Poetry for me is an endless art and the most difficult writing: there have been poems that have taken me ten years to finish (though obviously I didn't work on them all the time). There's a French poet, Paul Valery, who famously said that "a poem is never finished, only abandoned", so you see where I am coming from. For many years I worked with a Jesuit who was an excellent (and very tough) editor, and who taught me alot about prosody, which was basically what I was talking about in my comments. I've found prosody and metrics fascinating since I was a kid: the first poem I ever remember writing was a Shakespearean sonnet, because I read something in an encyclopaedia about how the rhyming scheme worked and wondered if I could do it.
If someone wants a poem read at their funeral, it's the highest compliment! It might sound morbid, but it means that it means deeply to them.
Not sure what was wrong on the page. If you go to the index page of alisoncroggon.com you'll find links to poetry and fantasy and there are some online poems under Writing in the sidebar. A warning: my poetry is for the most part not fantasy poetry.
Here's one you might like: it's by a character in my series called Dernhil, who is a poet. My heroine reads this poem at a particularly important point in The Riddle. It's not a ghazal (a form of Persian poetry that works on repetition) but kind of riffs on the form:
The breath of heaven teases my lips
With a single petal dislodged from the sky:
My love you are that single petal.
The gazelle looks up from the pool
Blinded by one spark of Light’s radiance:
My love you are that single spark.
The peacock cries in the empty garden
For the memory of a tear outshining him:
My love you are that single tear.
O petal that is my garden of delight!
O spark that is my heart’s conflagration!

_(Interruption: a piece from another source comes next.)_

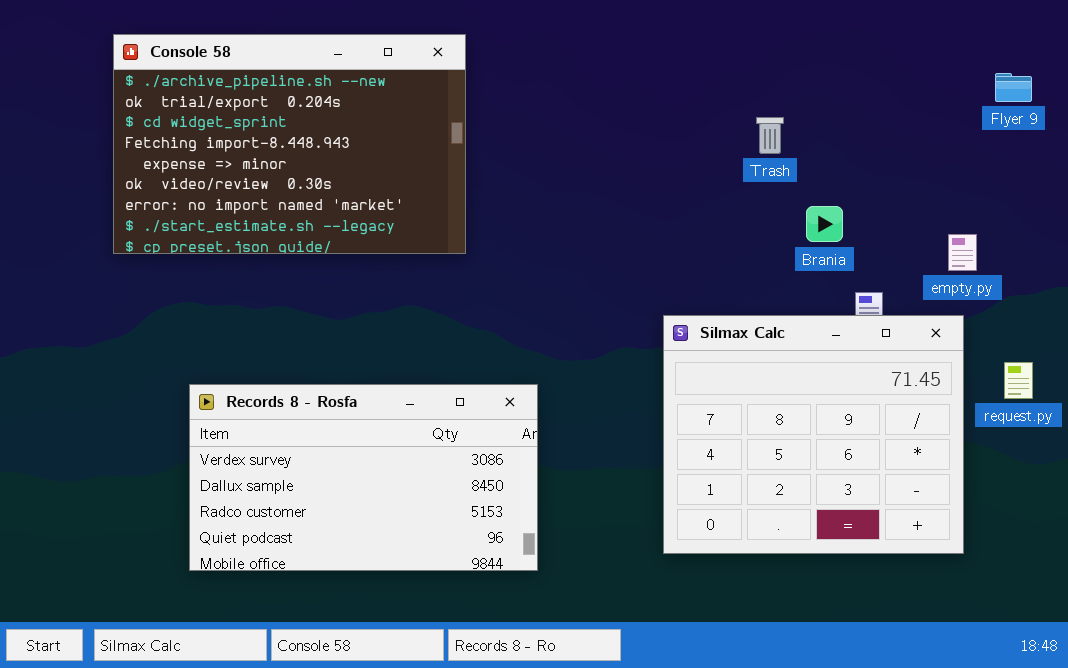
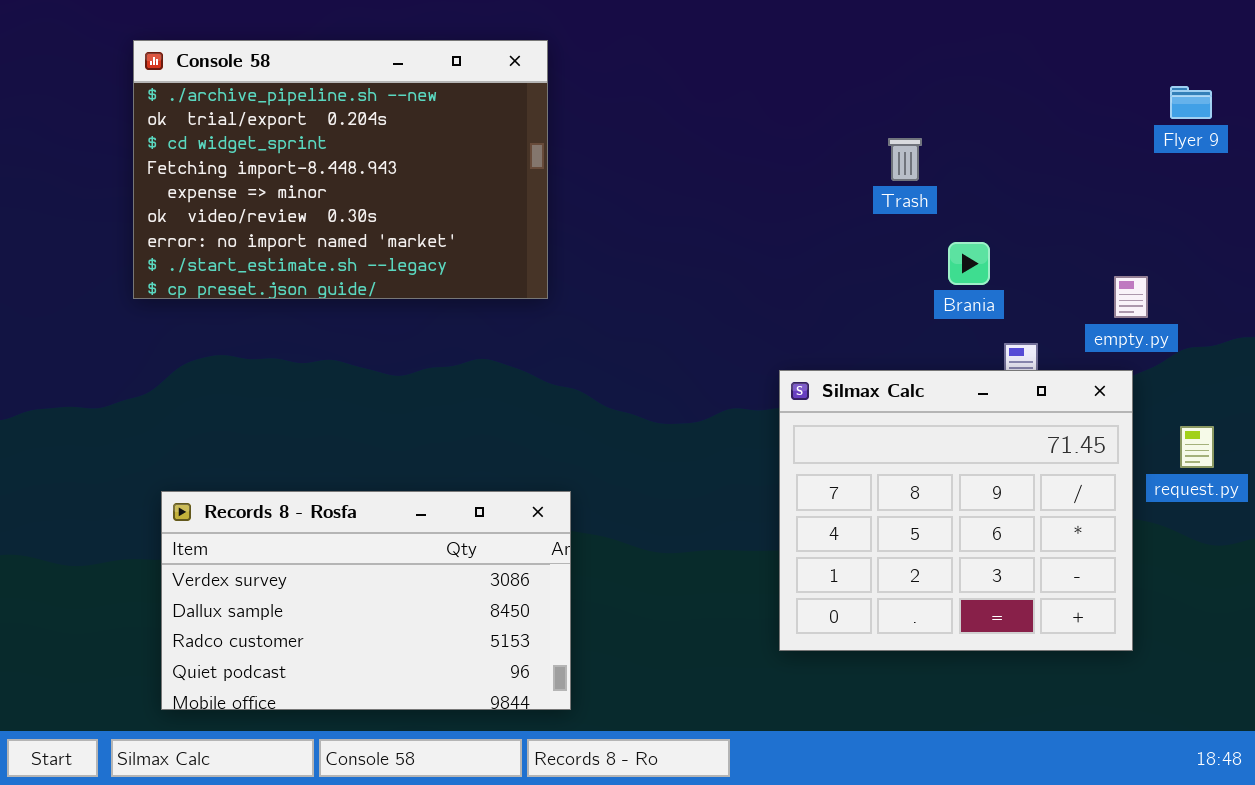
Records 8 - Rosfa: [189,384,538,571] -> [161,491,571,710], moved

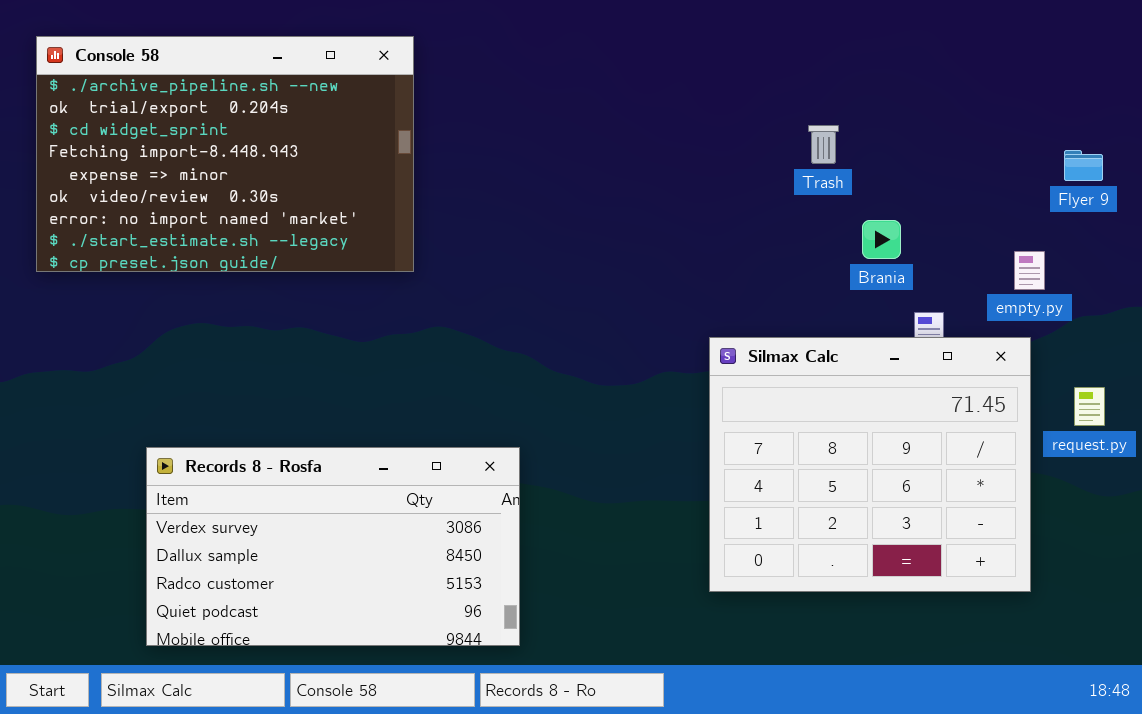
Console 58: [133,40,548,299] -> [36,36,414,272], moved
Flyer 9: [1170,86,1212,119] -> [1064,150,1103,181], moved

O tear that is my swelling ocean of sorrow!
Gary Wassner January 16th, 2005, 05:42 PM I enjoyed your poem. It was soft and beautiful. The pace of it was laconic yet full of imagery. It was very visual and the visual aspects translated into meaning and emotion. I write very differently than you do here. My poems are rarely visual, though I don't think I ever realized that until now.
I just edited out that one section of youre previous post and copied it to a clipboard for my own reading. It just didn't seem to be the appropriate thing to have here on this thread. I apologize for that, but my intent here in this thread was different than that post may have conveyed, and I want to keep the thread as much on topic as I can.
In any case, I agree that when you insert a poem in the text you are changing the way you expect the reader to respond. I was just wondering how many readers seriously read poems when they appear this way. I have been told many times before that many simply skip over them because they are not accustomed to reading verse or because they assume they will not enjoy it. Learning to read poetry is a process. It reads so differently than prose. Think about how perfectly some lyricists can create an entire personality and story rife with tragedy, love, anger, joy etc so vividly and so clearly, in just a few short groups of sentences. Look at a song like Amelia by Joni Mitchell or Famous Blue Raincoat by Leonard Cohen - brilliant, moody, moving stories that you walk away from knowing the people and yearning to know them better. They are like musical vignettes, yet they are so powerful.
alison January 16th, 2005, 05:50 PM No worries, Gary. I'll restrain myself in future!
I know that some people skip over the poem bits, but others don't. Readers are chaotic and anarchic creatures and they do what they like, including throwing the book away; but there's something I kind of like about that. I always read the poems, of course, given my predelictions. When I first read the LOTR, around ten or so, I learned the entire poem about Earendil (Earendil was a mariner / who tarried in Avernion) off by heart. I still remember huge wodges of it. What was I thinking?!